- _Your objective_
With the pictures left out, please write out exactly each line from the one containing "30: (25, 107, 1.01)" through the end of the material.

-------- Data extract

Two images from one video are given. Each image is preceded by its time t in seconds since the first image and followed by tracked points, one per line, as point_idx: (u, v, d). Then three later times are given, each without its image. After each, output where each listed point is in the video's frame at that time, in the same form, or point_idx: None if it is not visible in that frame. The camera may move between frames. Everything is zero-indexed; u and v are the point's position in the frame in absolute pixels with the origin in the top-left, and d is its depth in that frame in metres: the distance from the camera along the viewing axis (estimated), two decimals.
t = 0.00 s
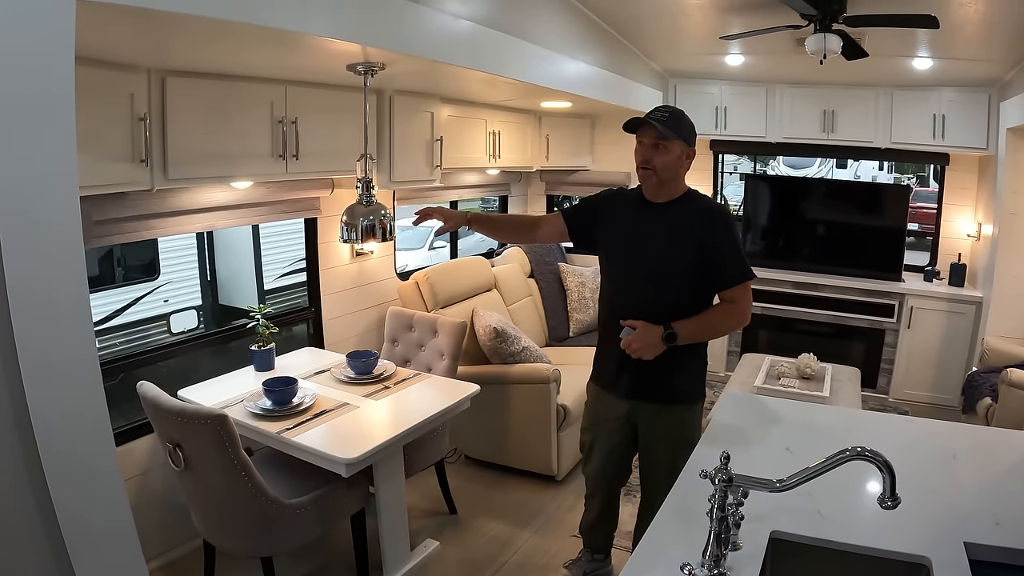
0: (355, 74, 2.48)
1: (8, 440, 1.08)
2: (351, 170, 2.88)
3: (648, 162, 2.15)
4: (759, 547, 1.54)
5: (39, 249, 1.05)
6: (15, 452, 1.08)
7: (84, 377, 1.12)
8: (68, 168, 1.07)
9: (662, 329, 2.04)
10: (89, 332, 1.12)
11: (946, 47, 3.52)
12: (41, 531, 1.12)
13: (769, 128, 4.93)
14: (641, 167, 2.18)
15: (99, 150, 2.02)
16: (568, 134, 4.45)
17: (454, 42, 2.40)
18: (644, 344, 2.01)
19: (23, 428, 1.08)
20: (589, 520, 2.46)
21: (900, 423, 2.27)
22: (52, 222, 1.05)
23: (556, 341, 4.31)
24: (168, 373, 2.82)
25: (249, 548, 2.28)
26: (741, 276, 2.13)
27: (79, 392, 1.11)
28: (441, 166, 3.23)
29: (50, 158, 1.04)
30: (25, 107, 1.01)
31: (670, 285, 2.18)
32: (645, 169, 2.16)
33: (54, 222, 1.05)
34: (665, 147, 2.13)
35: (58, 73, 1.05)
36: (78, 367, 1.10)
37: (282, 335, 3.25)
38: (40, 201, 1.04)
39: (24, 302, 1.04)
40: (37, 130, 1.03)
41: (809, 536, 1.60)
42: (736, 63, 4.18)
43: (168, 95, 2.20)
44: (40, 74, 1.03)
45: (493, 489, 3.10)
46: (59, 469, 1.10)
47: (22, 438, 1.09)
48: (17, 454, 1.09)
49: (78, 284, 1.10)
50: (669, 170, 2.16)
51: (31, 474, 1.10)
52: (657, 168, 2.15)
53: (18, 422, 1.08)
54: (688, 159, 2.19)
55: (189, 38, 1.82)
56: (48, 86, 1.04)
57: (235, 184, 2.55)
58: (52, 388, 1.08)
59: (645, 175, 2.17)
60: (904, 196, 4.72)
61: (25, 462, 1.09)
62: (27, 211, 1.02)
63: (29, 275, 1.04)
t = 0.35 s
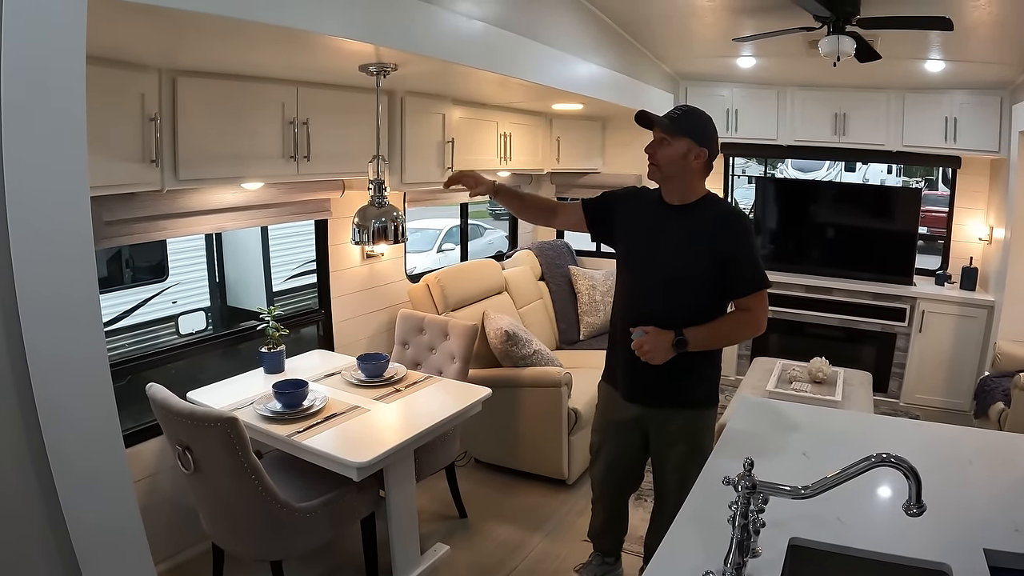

----------------

- _Answer to this problem_
30: (25, 107, 1.01)
31: (670, 285, 2.18)
32: (645, 169, 2.16)
33: (54, 222, 1.05)
34: (665, 147, 2.13)
35: (58, 73, 1.05)
36: (78, 367, 1.10)
37: (282, 335, 3.25)
38: (40, 201, 1.04)
39: (24, 302, 1.04)
40: (37, 130, 1.03)
41: (809, 536, 1.60)
42: (736, 63, 4.18)
43: (168, 95, 2.20)
44: (40, 74, 1.03)
45: (493, 489, 3.10)
46: (59, 469, 1.10)
47: (22, 438, 1.09)
48: (17, 454, 1.09)
49: (78, 284, 1.10)
50: (669, 170, 2.16)
51: (31, 474, 1.10)
52: (657, 168, 2.15)
53: (18, 422, 1.08)
54: (688, 159, 2.19)
55: (189, 38, 1.82)
56: (48, 86, 1.04)
57: (235, 184, 2.55)
58: (52, 388, 1.08)
59: (645, 175, 2.17)
60: (904, 196, 4.72)
61: (25, 462, 1.09)
62: (27, 211, 1.02)
63: (29, 275, 1.04)
t = 0.35 s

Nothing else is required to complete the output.